Job runners have already been mentioned in previous chapters about jobs and results. Here we sum up all that information and introduce a basic JobRunner object together with its subclass GridRunner which is meant for interacting with queueing systems that manage resources on computer clusters.

Job runners in PLAMS are very simple objects, both from user’s perspective and in terms of internal architecture. They have no methods that are meant to be called in your scripts, apart from constructors. Job runners are supposed to be created (with some parameters adjusting their behavior) and passed to the run() method as parameters (or placed as config.default_jobrunner).

Local job runner

class JobRunner(parallel=False, maxjobs=0, maxthreads=256)[source]

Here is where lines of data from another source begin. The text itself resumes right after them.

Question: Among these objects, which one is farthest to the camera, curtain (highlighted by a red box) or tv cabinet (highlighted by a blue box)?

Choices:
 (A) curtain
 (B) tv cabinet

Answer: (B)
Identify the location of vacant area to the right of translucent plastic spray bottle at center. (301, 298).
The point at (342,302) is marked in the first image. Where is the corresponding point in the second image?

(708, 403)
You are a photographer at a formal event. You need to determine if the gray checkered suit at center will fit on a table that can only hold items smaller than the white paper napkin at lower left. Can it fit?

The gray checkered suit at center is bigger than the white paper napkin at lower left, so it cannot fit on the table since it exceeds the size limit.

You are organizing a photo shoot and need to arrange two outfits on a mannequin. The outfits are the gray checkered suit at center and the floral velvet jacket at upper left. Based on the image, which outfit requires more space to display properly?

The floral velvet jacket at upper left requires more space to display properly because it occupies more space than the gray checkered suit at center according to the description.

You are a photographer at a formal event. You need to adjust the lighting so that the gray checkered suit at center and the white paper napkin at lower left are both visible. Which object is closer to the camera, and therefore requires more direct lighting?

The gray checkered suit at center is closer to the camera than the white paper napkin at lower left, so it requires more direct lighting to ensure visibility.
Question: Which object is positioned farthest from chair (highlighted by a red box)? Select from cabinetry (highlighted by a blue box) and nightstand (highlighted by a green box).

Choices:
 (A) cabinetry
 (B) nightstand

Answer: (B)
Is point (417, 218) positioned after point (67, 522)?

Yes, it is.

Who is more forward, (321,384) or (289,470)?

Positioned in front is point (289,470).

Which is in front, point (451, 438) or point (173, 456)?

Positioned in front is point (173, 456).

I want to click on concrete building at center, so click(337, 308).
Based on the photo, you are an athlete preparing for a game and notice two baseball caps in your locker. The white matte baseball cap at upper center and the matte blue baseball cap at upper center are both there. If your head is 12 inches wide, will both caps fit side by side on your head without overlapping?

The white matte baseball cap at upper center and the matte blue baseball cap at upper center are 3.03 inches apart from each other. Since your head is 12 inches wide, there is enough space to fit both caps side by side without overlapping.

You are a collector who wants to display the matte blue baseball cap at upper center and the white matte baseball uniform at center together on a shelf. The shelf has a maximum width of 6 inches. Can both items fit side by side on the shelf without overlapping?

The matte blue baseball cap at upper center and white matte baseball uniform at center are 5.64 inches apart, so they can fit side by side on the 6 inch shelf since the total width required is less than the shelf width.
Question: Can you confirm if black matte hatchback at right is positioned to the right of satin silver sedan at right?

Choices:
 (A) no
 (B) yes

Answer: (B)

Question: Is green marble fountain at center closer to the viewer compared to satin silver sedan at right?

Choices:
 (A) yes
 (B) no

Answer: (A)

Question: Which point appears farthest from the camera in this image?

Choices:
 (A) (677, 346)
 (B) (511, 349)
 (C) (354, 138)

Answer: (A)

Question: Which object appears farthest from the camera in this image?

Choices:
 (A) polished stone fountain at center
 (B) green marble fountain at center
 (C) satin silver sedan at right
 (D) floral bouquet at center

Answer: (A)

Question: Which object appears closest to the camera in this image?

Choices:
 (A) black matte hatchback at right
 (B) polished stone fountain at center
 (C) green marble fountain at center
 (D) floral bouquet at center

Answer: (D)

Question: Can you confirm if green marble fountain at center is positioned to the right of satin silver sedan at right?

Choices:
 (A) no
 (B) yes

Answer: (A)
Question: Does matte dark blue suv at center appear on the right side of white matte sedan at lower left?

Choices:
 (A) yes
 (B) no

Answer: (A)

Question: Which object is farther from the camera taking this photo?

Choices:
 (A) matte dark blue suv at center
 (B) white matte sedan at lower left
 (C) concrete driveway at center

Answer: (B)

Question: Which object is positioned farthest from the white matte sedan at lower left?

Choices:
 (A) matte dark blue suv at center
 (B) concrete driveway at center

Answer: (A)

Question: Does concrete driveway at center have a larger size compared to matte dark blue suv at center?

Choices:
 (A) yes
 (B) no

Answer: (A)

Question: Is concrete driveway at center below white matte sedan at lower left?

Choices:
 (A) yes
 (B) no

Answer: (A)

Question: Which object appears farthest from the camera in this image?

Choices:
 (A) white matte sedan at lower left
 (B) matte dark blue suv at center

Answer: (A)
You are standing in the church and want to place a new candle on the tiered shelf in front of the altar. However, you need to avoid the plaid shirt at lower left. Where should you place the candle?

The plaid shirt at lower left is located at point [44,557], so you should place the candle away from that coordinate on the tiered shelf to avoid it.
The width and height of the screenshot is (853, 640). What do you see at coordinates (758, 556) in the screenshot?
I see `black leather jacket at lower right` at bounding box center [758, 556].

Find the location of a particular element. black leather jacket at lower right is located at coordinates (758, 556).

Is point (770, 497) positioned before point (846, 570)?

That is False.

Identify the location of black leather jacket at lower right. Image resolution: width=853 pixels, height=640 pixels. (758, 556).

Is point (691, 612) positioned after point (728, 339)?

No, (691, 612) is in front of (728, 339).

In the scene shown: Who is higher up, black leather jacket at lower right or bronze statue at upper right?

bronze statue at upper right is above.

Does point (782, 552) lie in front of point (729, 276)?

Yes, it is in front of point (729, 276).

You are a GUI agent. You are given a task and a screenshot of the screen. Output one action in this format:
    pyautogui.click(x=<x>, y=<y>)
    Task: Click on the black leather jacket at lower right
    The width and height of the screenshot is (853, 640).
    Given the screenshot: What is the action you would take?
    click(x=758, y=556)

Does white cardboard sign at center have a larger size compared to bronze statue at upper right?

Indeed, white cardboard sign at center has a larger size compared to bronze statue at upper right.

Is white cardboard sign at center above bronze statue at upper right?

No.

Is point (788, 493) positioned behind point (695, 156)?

Class defining the basic job runner interface. Instances of this class represent local job runners – job runners that execute computational jobs on the current machine.

The goal of the job runner is to take care of two important things – parallelization and runscript execution:

  • When the method run() of any Job instance is executed, the control, after some initial preparations, is passed to a JobRunner instance. This JobRunner instance decides if a separate thread should be spawned for the job or if the execution should proceed in the current thread. This decision is based on the parallel attribute which can be set on JobRunner creation. There are no separate classes for serial and parallel job runner, both cases are covered by JobRunner depending on the parallel parameter.

  • If the executed job is an instance of SingleJob, it creates a runscript which contains most of the actual computational work (usually it’s just an execution of some external binary). The runscript is then submitted to a JobRunner instance using its call() method. This method executes the runscript as a separate subprocess and takes care of output and error streams handling, setting a proper working directory etc.

For a job runner with parallel execution enabled the number of simultaneously running jobs can be limited using the maxjobs parameter. If maxjobs is 0, no limit is enforced. If parallel is False, maxjobs is ignored. If parallel is True and maxjobs is a positive integer, a BoundedSemaphore of that size is used to limit the number of simultaneously running call() methods.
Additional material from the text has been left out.